Dari Perspektif Ideologis: Sistem yang Membentuk

Masalah ini bukan sekadar “kurang literasi digital” atau “kurang iman”. Akar masalahnya lebih dalam: sistem yang menaungi kehidupan kita. Sistem sekuler liberal menempatkan kebebasan individu di atas segalanya. Industri kapitalis memanfaatkan itu untuk meraup untung. Maka lahirlah algoritma media sosial yang sengaja dirancang adiktif.

 

Inilah yang membuat banyak orang semakin asosial. Bahkan, di rumah sendiri, anggota keluarga bisa terasing satu sama lain. Padahal, Islam justru menuntun fitrah manusia dengan aturan yang menyeluruh. Dalam Islam, interaksi sosial dijaga dengan adab, ukhuwah, dan kewajiban saling peduli.

 

Dampak Nyata pada Generasi Muda

Generasi muda yang seharusnya bisa menghasilkan karya produktif, justru banyak yang kehilangan fokus. Waktu habis untuk scrolling tanpa arah. Lebih buruk lagi, rasa kesepian yang terus dipendam bisa memicu kecemasan, depresi, bahkan krisis identitas. Padahal, pemuda adalah aset berharga bagi kebangkitan umat. Jika mereka terjebak dalam kesepian digital, potensi besar itu terbuang sia-sia.

 

Jalan ke Luar: Islam Selaras dengan Fitrah

Islam memandang manusia bukan sekadar makhluk biologis, tapi juga makhluk sosial dan spiritual.
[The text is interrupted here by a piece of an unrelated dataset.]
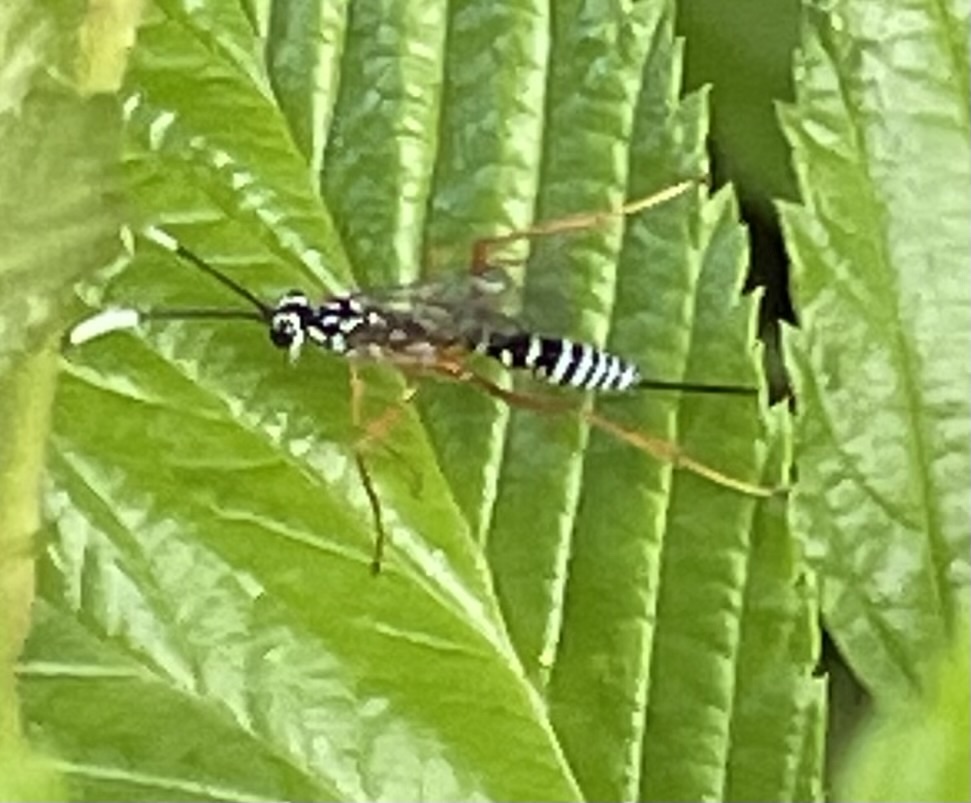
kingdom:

Naluri ingin terhubung bukan salah, tapi harus diarahkan. Rasulullah mencontohkan interaksi sosial yang hangat dan penuh makna. Para sahabat muda diasuh bukan hanya untuk dekat dengan Allah, tapi juga untuk peduli pada umat.

 

Jika aturan Islam ditegakkan, maka industri digital pun tidak dibiarkan lepas kendali. Negara akan hadir mengarahkan pemanfaatan teknologi agar mendukung produktivitas, bukan sekadar candu. Generasi muda pun tumbuh sehat secara fisik, mental, dan sosial.

 

Penutup

Kesepian di tengah keramaian digital adalah gejala yang nyata. Neurosains menjelaskan jebakan dopamin, fitrah menunjukkan naluri sosial yang terganggu, dan ideologi sekuler memperparah keadaan. Islam memberi jawaban yang selaras dengan fitrah, membebaskan manusia dari jebakan sistem rusak.

 

Pertanyaannya: apakah kita akan terus membiarkan generasi muda larut dalam keramaian semu, atau menuntun mereka kembali pada fitrah dengan cahaya Islam?